Hack into the source code, its well commented and easy to modify as per requirement. All the details of the crawling page, XPath queries are all provided in the configuration.php or you can supply your own config file, see the Usage below.

Directory Layout

./data/ - Contains the log and default scrapper.db SQLite databases

./lib/ - Contains the librarys that were used in the application

./logs/ - Contains the logs that are generated by the application.

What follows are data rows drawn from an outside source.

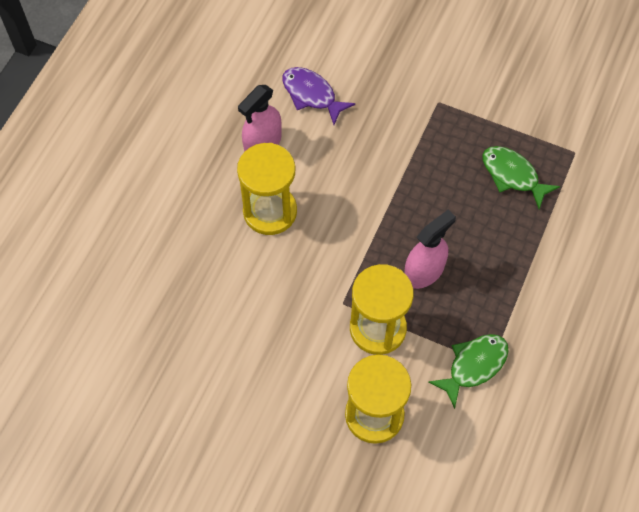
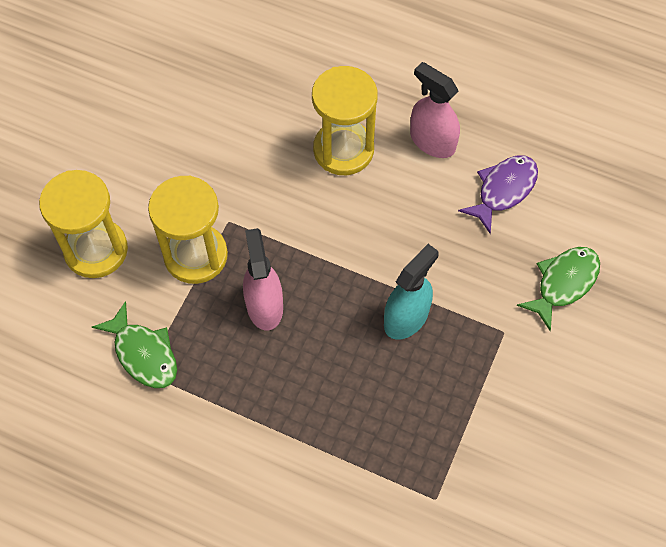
camera: 90 degrees right, 0 degrees up
pink spray bottle [404,210,456,289] -> pink spray bottle turned 150 degrees counterclockwise [243,228,283,331]
green fish [483,146,560,209] -> green fish moved to [517,247,600,331]
none -> turquoise spray bottle [384,244,439,340]

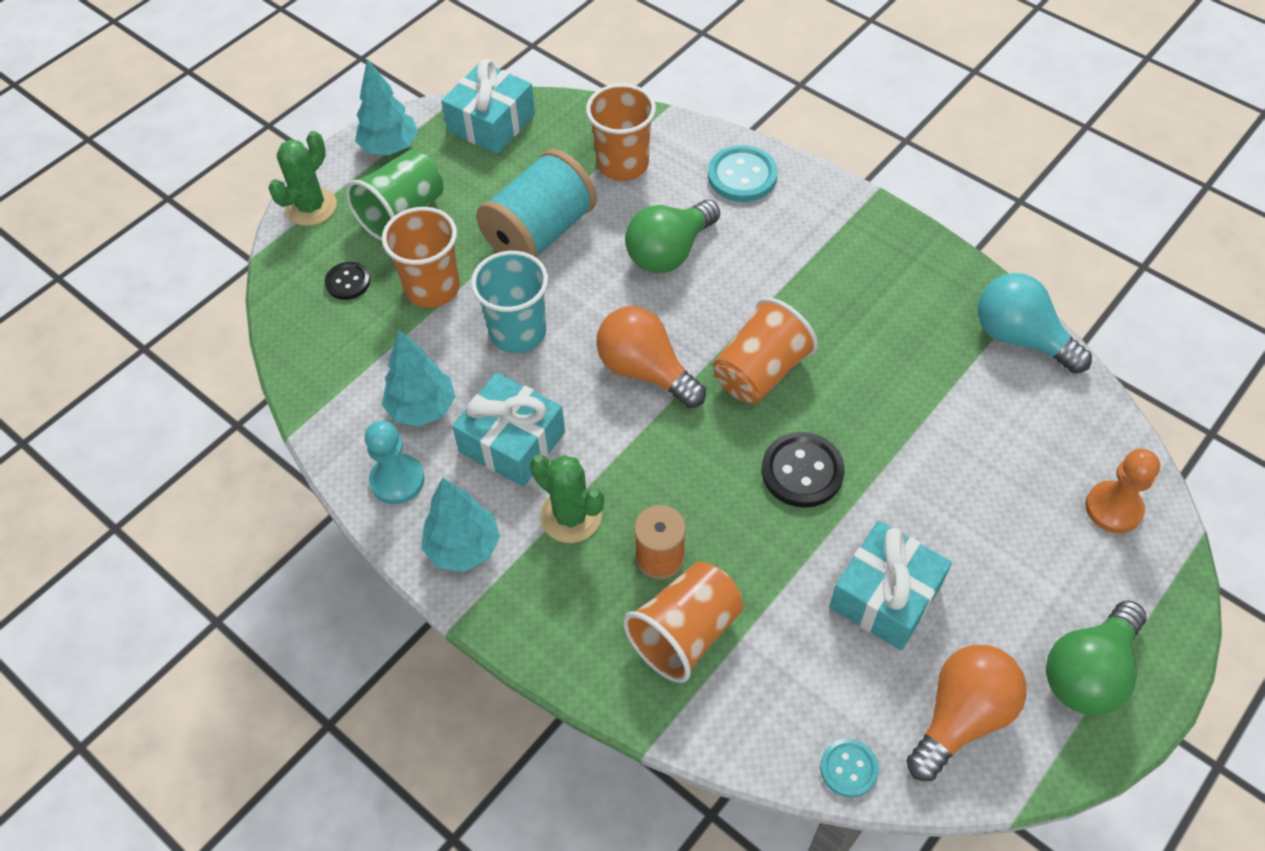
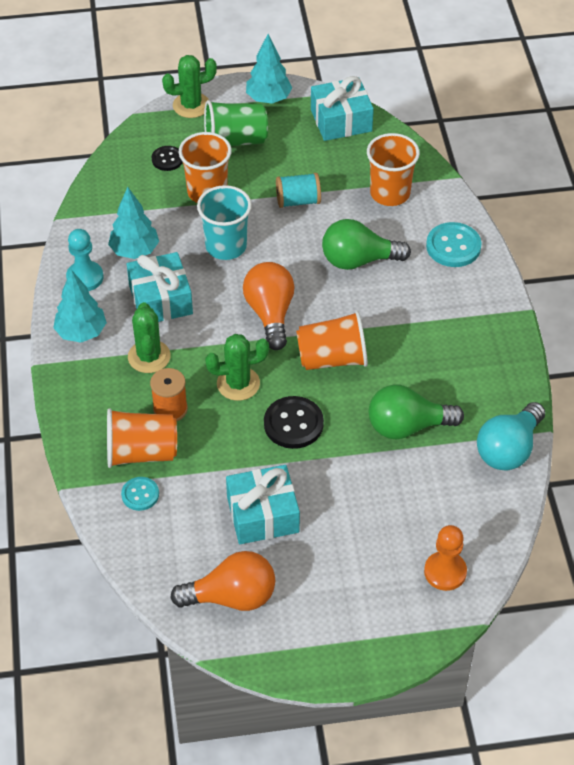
camera: 40 degrees right, 5 degrees down
turquoise spool [476,149,597,257] -> turquoise spool [276,173,321,208], size x0.57
turquoise button [820,738,879,798] -> turquoise button moved to [121,477,159,511]
turquoise light bulb [978,273,1092,374] -> turquoise light bulb turned 135 degrees counterclockwise [477,402,545,471]
green light bulb [1046,600,1147,715] -> green light bulb moved to [369,384,464,440]
none -> green cactus [205,334,269,401]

./model/ - Contains the models (Beans) and interfaces used in the application

Usage

Default configuration implemenation crawls the AGMarket (initial question) and adds the content to the datastore

$ ./scraphp

I have created a sample config for crawling Flipkart also which can be executed as

$ ./scraphp --configuration=config.flipkart.sample.php

This crawls all the products with their name, type (major classifications like books, computers, etc.) and price.

Configuration Options

Configuration layout is well documented in the samples provided.

General Method to use

  1. Copy any of the sample existing configuration and update the values of _bean and XPath
  2. Also create a class which implements the Scrapable interface and implement the method save();
  3. All the props that were defined in the configuration are available as properties in the object.
    If the prop item is not found, it will not be available, always use isset($this->item) to check if the item was crawled from the page.
  4. For datastore we are using RedBeanPHP (http://www.redbeanphp.com/manual/), for its simplicity in design. A 15 min read of the documentation can get you started in RedBean right away :-)
  5. Once the configuration and the corresponding beans are created, you can just invoke the spider as the normal executable.

Special Mention

  • When we crawl any page we use Tidy to clean the document and then load its DOM. So normal Google Chrome's or Firebug's XPath might not work on the way. Use YQL to test the XPath you are using (YQL also tidies the document). Sample YQL query might be - http://goo.gl/3NDlm

Depencies

Scrapper depends on

  • php5-tidy,
  • php5-mysql,
  • php5-sqlite,
  • php5-cli

Webserver configured with PHP5 as CGI or natively as a module (like Apache) to use the Web interface for querying the loaded data. PHP5 packages.